Des risques importants en cas de reprise prématurée

La prudence de Victor Wembanyama semble aujourd’hui compréhensible vu les risques encourus en cas de reprise prématurée. S’il revenait trop rapidement sur les terrains, sans que sa phlébite soit totalement guérie, le Français de 2,24m pourrait être victime de douleurs chroniques lors de la suite de sa carrière. Sa thrombose veineuse pourrait également s’aggraver, avec la crainte d’embolies pulmonaires, ou même réapparaître dans le futur. Il est donc primordial d’identifier correctement les causes et le mécanisme de la maladie, pour procéder aux corrections nécessaires. Tant que ce ne sera pas le cas, le natif des Yvelines ne devrait pas reprendre le basket à haute intensité.

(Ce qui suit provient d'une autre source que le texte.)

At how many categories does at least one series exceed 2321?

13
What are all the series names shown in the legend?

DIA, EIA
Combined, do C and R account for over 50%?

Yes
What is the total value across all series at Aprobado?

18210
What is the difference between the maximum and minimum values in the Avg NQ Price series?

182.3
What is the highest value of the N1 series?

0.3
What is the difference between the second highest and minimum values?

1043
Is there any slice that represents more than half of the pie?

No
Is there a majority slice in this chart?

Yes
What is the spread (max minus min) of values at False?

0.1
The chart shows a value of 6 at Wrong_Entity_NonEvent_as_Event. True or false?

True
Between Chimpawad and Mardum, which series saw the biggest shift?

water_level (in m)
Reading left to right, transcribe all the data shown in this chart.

Wemby a été photographié cette semaine avec un ballon en main lors de ses vacances au Costa Rica. Il a également participé à un match de foot avec des enfants. La semaine passée, le joueur de 21 ans a donné quelques nouvelles de son état de santé, en laissant planer de gros doutes sur sa participation à l’Euro 2025 (du 27 août au 14 septembre) avec l’équipe de France. "Je peux travailler dur", en salle de musculation et sur le parquet, a-t-il confié. "Même si parfois j’aimerais en faire plus, on suit la logique médicale. Je fais confiance au processus, à l’équipe médicale (…) On prend notre temps. Je ne suis ni avance ni en retard (…) C’est difficile à vivre. Mais ça fait partie de mon boulot de gérer des blessures ou autres. Ça n’a pas été simple d’entendre le diagnostic, mais je suis certain que c’est une expérience dont je vais me servir pour grandir et devenir meilleur."